= Extended area service =

Telephone service

Extended area service (EAS) is a telecommunication service by which telephone calls to certain points beyond the local calling area are not charged or not detail-billed. If the service is subscribed by a customer, other customers have no access to the benefit and are billed standard long-distance charges. The service may also be mandated for regulatory or technical reasons, and has been used in communities split by NPA boundaries when central office code protection was not available. The service may be flat rate, metered, or message-based.

The dialing procedures for extended area service are identical to other local calls to avoid customer confusion and the additional cost of implementing switching changes for the service.

The service implementation provided ambiguity and confusion in areas where long-distance calls had to be dialed by prefixing with the digit 1. In such cases AT&T recommended to rename the service as Expanded Metropolitan Area Calling, to avoid the term local service in customer instructions.

In Canada, EAS is still regulated by the CRTC, even though local service is subject to competition. In Canada, EAS is usually reflected as the appropriate monthly rate group for the number of lines that can be dialed toll-free - a small community gaining EAS with a large city usually means the large city's monthly rate applies to the small community. The rate alternately may be represented by a visible and separate charge, but is often much higher for the small community.

EAS in Canada is often selected by customers who request toll-free calling to a frequently-called nearby exchange. The carrier provides a ballot to customers in the two exchanges to determine whether the service is supported at the proposed increase in monthly rates. Any exchanges located between the two are included in the upgrade and reflected in the rate increase.

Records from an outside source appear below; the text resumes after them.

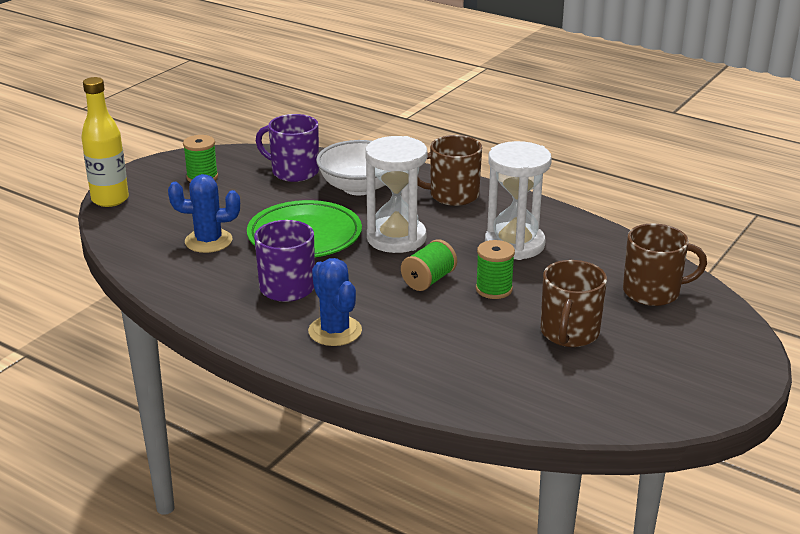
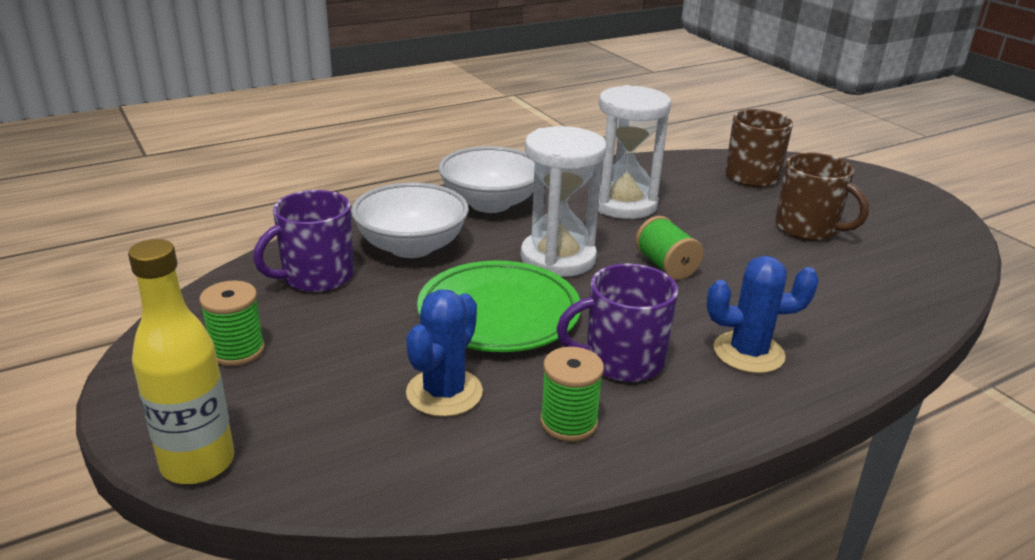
camera: 65 degrees left, 0 degrees up
(452, 195) = (490, 203): brown mug -> white bowl
(494, 289) = (706, 238): green spool -> green spool (568, 422)

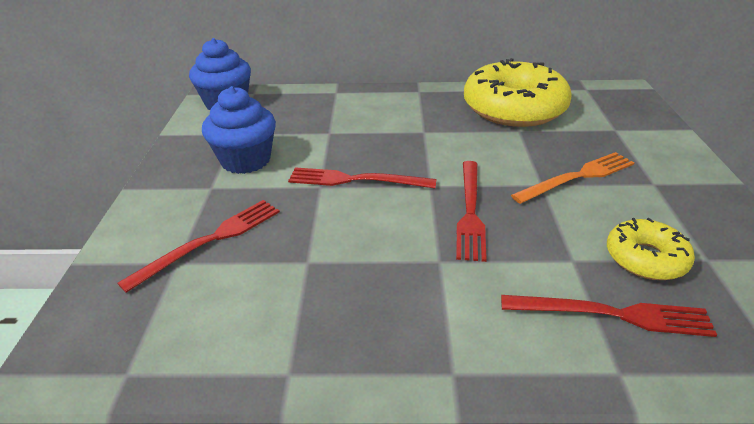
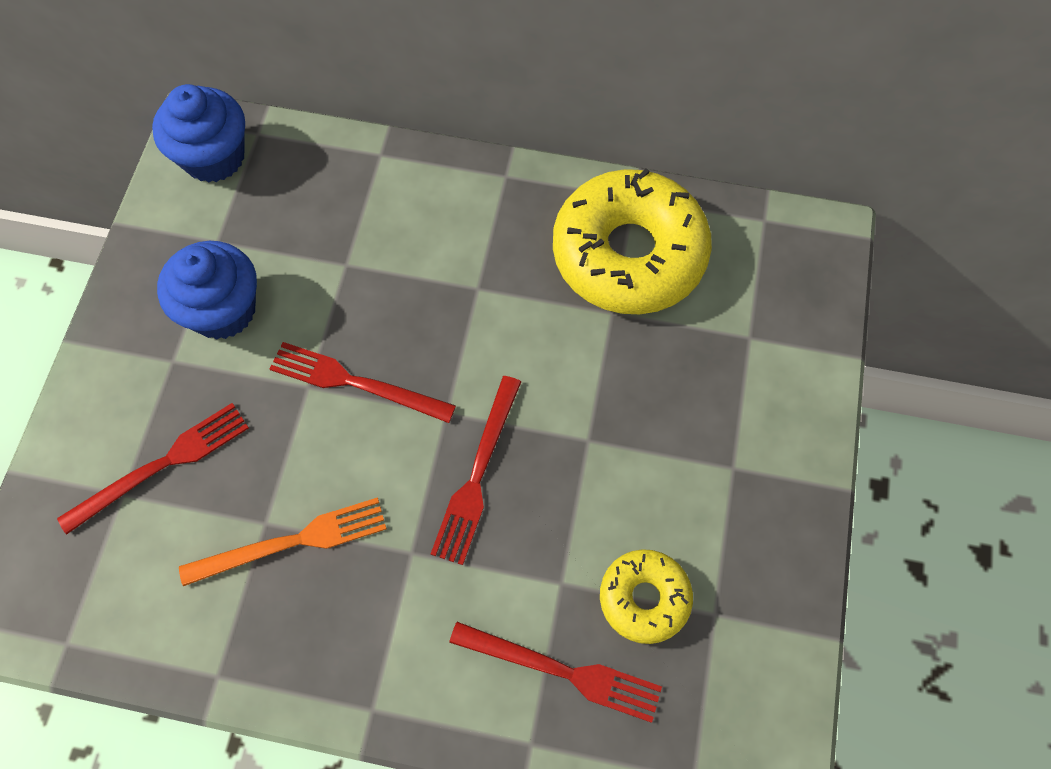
camera: 10 degrees right, 30 degrees up
(577, 177) = (641, 435): orange fork -> orange fork (292, 542)

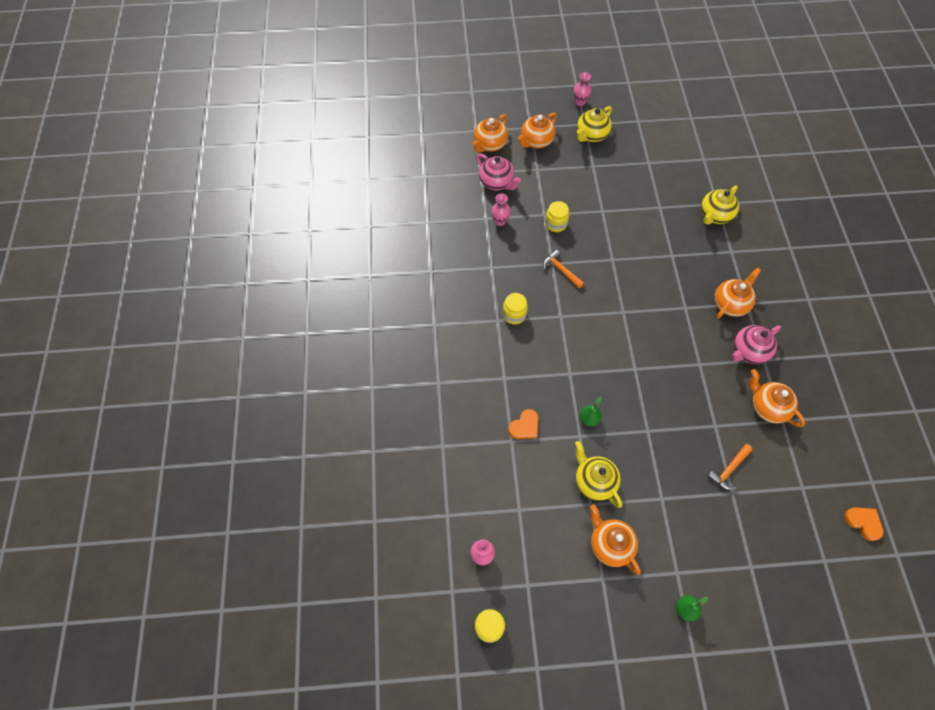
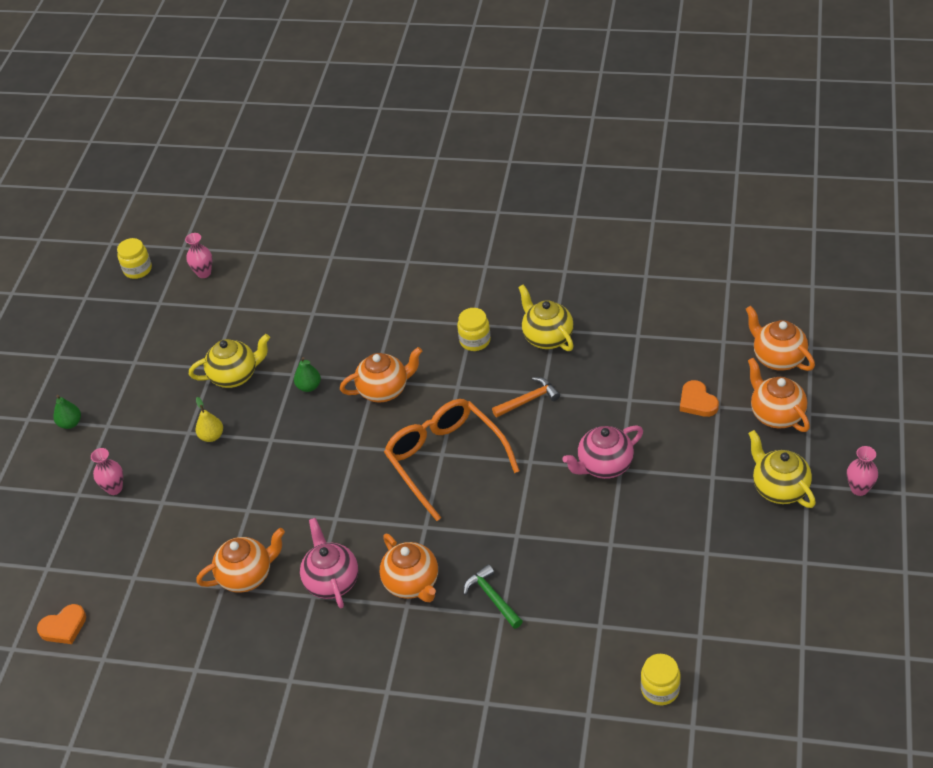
camera: 110 degrees right, 15 degrees down
(497, 183) = (700, 355): pink teapot -> pink teapot (604, 466)
(500, 221) = (628, 348): pink vase -> pink vase (114, 488)
(524, 426) = (324, 327): orange heart -> orange heart (697, 402)
(555, 224) = (609, 409): yellow jar -> yellow jar (660, 689)
(610, 544) = (163, 375): orange teapot -> orange teapot (384, 390)
(627, 308) = (445, 459): none -> orange glasses
(659, 478) = (212, 436): none -> yellow pear
(714, 216) = (576, 614): yellow teapot -> yellow teapot (547, 337)
(722, 259) = (492, 598): none -> green hammer
(729, 469) = (189, 507): orange hammer -> none

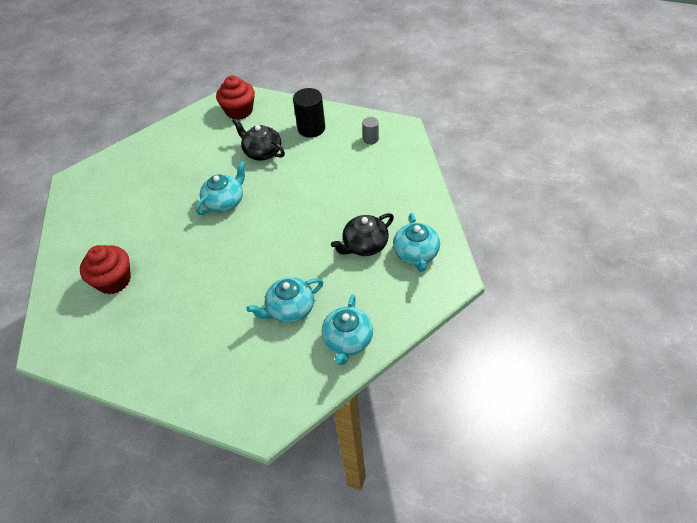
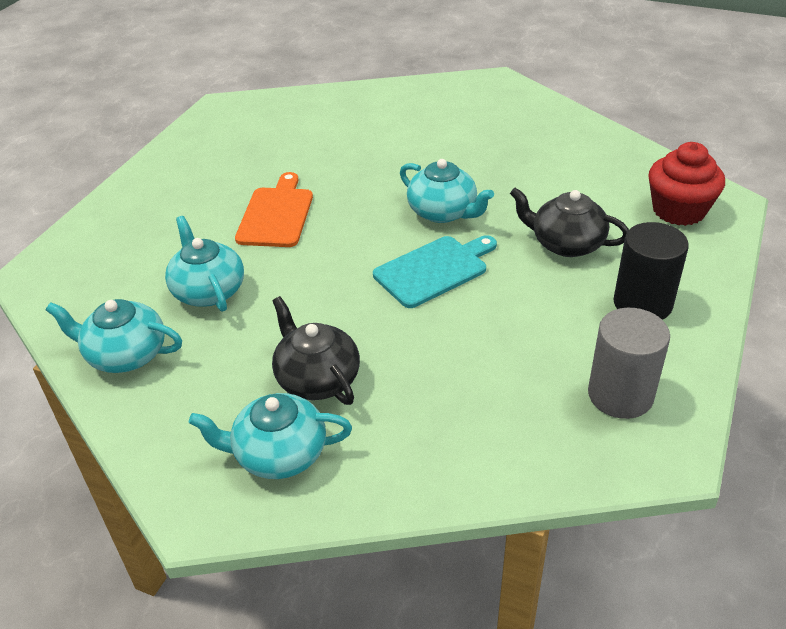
camera: 90 degrees right, 10 degrees down
(114, 280) = (309, 135): red cupcake -> none
(213, 285) = (276, 214): none -> orange cutting board
(262, 152) = (566, 244): black teapot -> black teapot turned 105 degrees counterclockwise
(279, 203) = (434, 270): none -> turquoise cutting board
(371, 139) = (620, 395): grey cylinder -> grey cylinder, size x1.80

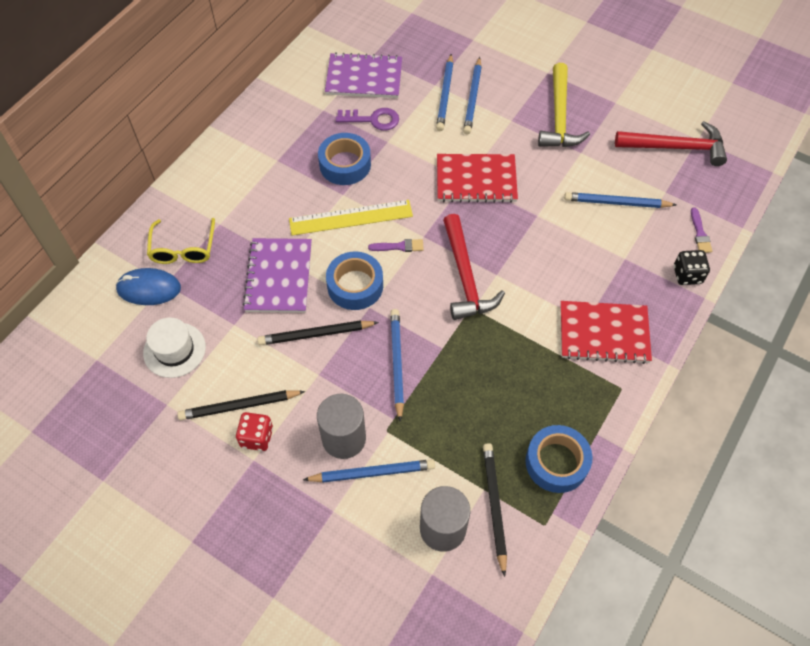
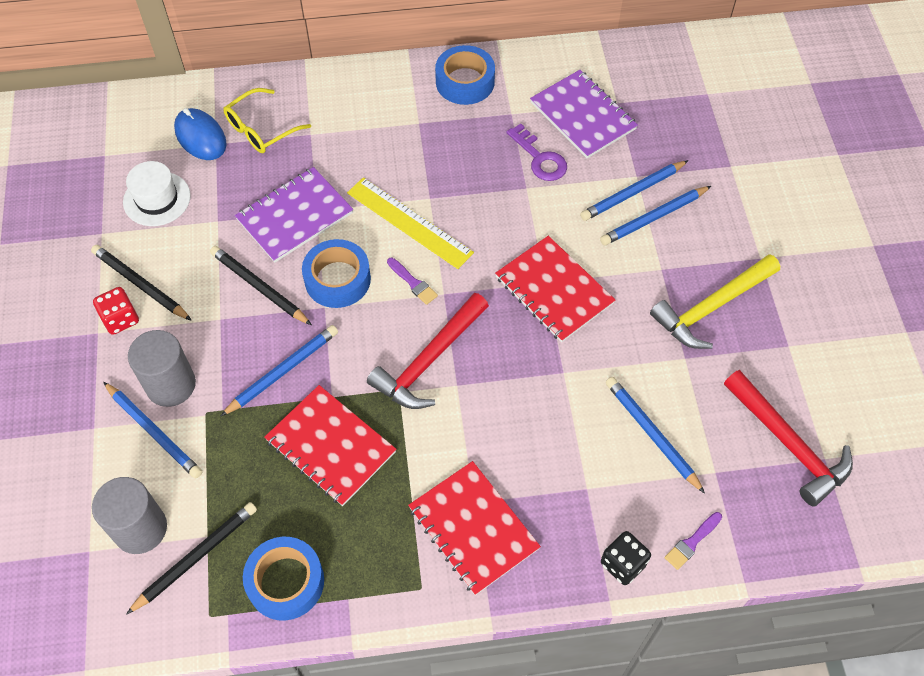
camera: 50 degrees right, 0 degrees up
(345, 164) = (465, 175): blue tape -> blue tape (465, 82)
(479, 372) = (331, 446): none -> red notebook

EAS is more common in areas with contiguous rural occupancy, and is rare for communities separated by undeveloped wilderness. It is usually driven by a common market or community interest, or the dependency of a small community on the larger one. Just as telephone company exchange areas do not correspond with municipal
boundaries, not all areas of a large municipality may enjoy the same EAS area (the Lambeth exchange serving part of London, Ontario, does not have as many exchanges in its EAS area as the London exchange area).

EAS across an international border is rare, and is usually a relic of former common-ownership or a single exchange serving both communities. Surviving examples include Sweet Grass, MT - Coutts, AB (separate exchanges on the border); Stewart, BC - Hyder, AK (Hyder served by Stewart exchange); Estcourt Station, QC - Estcourt, ME (served by Estcourt Station exchange).